● Written problem: Please transcribe the records below verbatim, every line of them.

[BEGIN Data provided]

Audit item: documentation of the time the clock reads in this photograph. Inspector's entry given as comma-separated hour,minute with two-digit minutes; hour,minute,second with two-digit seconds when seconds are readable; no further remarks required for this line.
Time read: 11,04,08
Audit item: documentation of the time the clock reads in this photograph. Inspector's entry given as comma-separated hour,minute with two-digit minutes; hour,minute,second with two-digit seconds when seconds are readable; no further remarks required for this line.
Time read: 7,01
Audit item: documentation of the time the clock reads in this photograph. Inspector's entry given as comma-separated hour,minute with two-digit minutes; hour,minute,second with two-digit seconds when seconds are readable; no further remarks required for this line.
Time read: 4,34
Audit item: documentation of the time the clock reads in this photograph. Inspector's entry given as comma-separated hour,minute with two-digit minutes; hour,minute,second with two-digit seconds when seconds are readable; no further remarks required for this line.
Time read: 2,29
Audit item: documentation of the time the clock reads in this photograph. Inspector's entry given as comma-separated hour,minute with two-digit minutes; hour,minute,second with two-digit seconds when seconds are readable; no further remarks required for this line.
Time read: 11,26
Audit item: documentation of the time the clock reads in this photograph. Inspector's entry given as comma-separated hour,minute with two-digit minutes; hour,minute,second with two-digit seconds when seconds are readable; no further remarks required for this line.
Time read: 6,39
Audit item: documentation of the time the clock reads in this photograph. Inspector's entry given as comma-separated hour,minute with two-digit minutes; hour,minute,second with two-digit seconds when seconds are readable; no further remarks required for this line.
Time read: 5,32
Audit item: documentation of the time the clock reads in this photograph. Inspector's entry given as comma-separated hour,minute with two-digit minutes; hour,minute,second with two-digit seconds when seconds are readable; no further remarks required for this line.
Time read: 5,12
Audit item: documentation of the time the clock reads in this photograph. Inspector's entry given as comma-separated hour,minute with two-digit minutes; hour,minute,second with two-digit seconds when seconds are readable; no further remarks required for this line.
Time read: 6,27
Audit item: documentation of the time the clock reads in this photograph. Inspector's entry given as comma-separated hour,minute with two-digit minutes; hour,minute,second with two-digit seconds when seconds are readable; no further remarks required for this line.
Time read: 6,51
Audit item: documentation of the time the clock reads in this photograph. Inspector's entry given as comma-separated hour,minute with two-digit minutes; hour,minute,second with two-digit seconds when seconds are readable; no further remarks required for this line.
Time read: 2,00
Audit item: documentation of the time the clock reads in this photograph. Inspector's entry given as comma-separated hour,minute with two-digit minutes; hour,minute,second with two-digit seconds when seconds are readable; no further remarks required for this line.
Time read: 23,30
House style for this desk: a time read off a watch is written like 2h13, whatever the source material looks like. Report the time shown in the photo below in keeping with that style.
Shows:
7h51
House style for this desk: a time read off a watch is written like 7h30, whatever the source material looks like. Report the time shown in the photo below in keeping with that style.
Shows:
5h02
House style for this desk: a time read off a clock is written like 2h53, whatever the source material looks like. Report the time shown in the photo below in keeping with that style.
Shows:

[END Data provided]

● Written solution:
Audit item: documentation of the time the clock reads in this photograph. Inspector's entry given as comma-separated hour,minute with two-digit minutes; hour,minute,second with two-digit seconds when seconds are readable; no further remarks required for this line.
Time read: 11,04,08
Audit item: documentation of the time the clock reads in this photograph. Inspector's entry given as comma-separated hour,minute with two-digit minutes; hour,minute,second with two-digit seconds when seconds are readable; no further remarks required for this line.
Time read: 7,01
Audit item: documentation of the time the clock reads in this photograph. Inspector's entry given as comma-separated hour,minute with two-digit minutes; hour,minute,second with two-digit seconds when seconds are readable; no further remarks required for this line.
Time read: 4,34
Audit item: documentation of the time the clock reads in this photograph. Inspector's entry given as comma-separated hour,minute with two-digit minutes; hour,minute,second with two-digit seconds when seconds are readable; no further remarks required for this line.
Time read: 2,29
Audit item: documentation of the time the clock reads in this photograph. Inspector's entry given as comma-separated hour,minute with two-digit minutes; hour,minute,second with two-digit seconds when seconds are readable; no further remarks required for this line.
Time read: 11,26
Audit item: documentation of the time the clock reads in this photograph. Inspector's entry given as comma-separated hour,minute with two-digit minutes; hour,minute,second with two-digit seconds when seconds are readable; no further remarks required for this line.
Time read: 6,39
Audit item: documentation of the time the clock reads in this photograph. Inspector's entry given as comma-separated hour,minute with two-digit minutes; hour,minute,second with two-digit seconds when seconds are readable; no further remarks required for this line.
Time read: 5,32
Audit item: documentation of the time the clock reads in this photograph. Inspector's entry given as comma-separated hour,minute with two-digit minutes; hour,minute,second with two-digit seconds when seconds are readable; no further remarks required for this line.
Time read: 5,12
Audit item: documentation of the time the clock reads in this photograph. Inspector's entry given as comma-separated hour,minute with two-digit minutes; hour,minute,second with two-digit seconds when seconds are readable; no further remarks required for this line.
Time read: 6,27
Audit item: documentation of the time the clock reads in this photograph. Inspector's entry given as comma-separated hour,minute with two-digit minutes; hour,minute,second with two-digit seconds when seconds are readable; no further remarks required for this line.
Time read: 6,51
Audit item: documentation of the time the clock reads in this photograph. Inspector's entry given as comma-separated hour,minute with two-digit minutes; hour,minute,second with two-digit seconds when seconds are readable; no further remarks required for this line.
Time read: 2,00
Audit item: documentation of the time the clock reads in this photograph. Inspector's entry given as comma-separated hour,minute with two-digit minutes; hour,minute,second with two-digit seconds when seconds are readable; no further remarks required for this line.
Time read: 23,30
House style for this desk: a time read off a watch is written like 2h13, whatever the source material looks like. Report the time shown in the photo below in keeping with that style.
Shows:
7h51
House style for this desk: a time read off a watch is written like 7h30, whatever the source material looks like. Report the time shown in the photo below in keeping with that style.
Shows:
5h02
House style for this desk: a time read off a clock is written like 2h53, whatever the source material looks like. Report the time shown in the photo below in keeping with that style.
Shows:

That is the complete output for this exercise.